Health Politics in Korea analyzes the political dynamics of South Korea’s healthcare reform, through the case study on the debate to inaugurate the single payer system of health insurance, which had been practiced for two decades since the early 1980s. During this period, South Korea had undergone unprecedented political and economic turmoils. Through this book, readers will be able to gain valuable insight into how these turbulences had impacted healthcare reform in a politically and economically transitional country. This book also grants opportunities for readers to compare the different paths taken by South Korea’s healthcare reform which reflects the changing dynamics of its political regimes.
The book’s key theoretical perspectives are underpinned by the policy network perspective and new institutionalism. This combination allows the book to establish more integrative and stereoscopic analytical framework linking environmental context, institutional constraints, policy network, and policy outputs.
Through this book, readers may acquire valuable information and knowledge about:
• South Korea’s dynamic politics and its impact on health policy-making
• The enhanced power of civil society groups in Korean health politics
• The emergence of conflicting trade unions and its impact on health politics
• Ideological confrontations surrounding economic efficiency and social solidarity
• The role of political opportunity structure as a catalyst of policy change
• Conflict and resistance in the process of institutional change
• Factors leading to policy success or policy failure.

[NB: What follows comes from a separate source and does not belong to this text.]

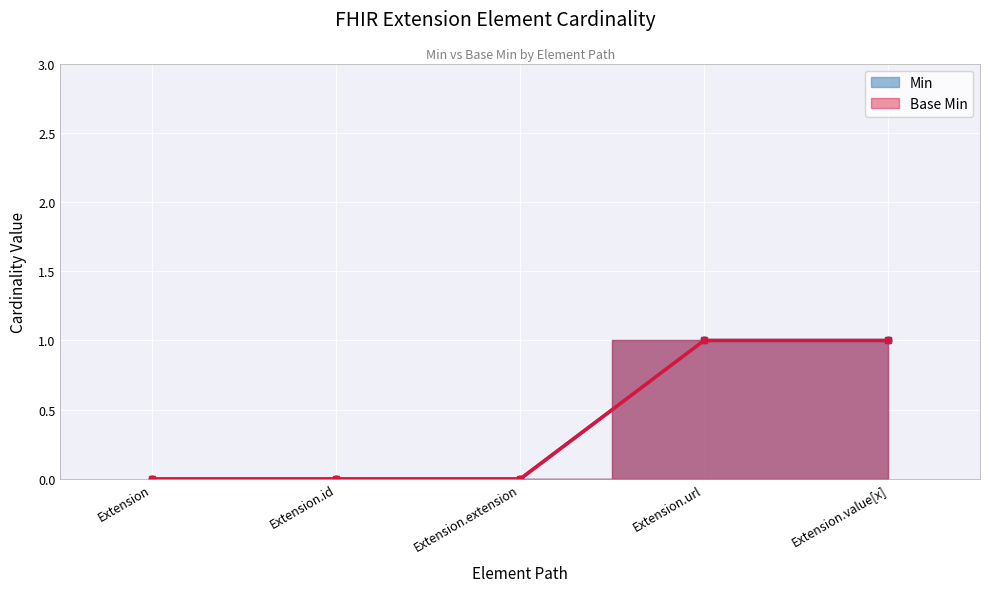

At how many categories does at least one series exceed 0?

2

Soon-yang Kim is Professor of Public Policy and Admini-stration at Yeungnam University, Korea. He has published numerous articles and academic books on social policy, health policy, policy theories, and welfare administration. His recent publications include Outsiders in the Korean Multicultural Society: Social Exclusion and Policy Responses (2013), Health Systems in Transition: Republic of Korea (2009, co-auther), and Contracting-out System of Welfare Services (2006). He has been a visiting scholar at The London School of Economics and Political Science (UK), Southampton University (UK), University of Colorado Denver (USA), and Washington State University (USA).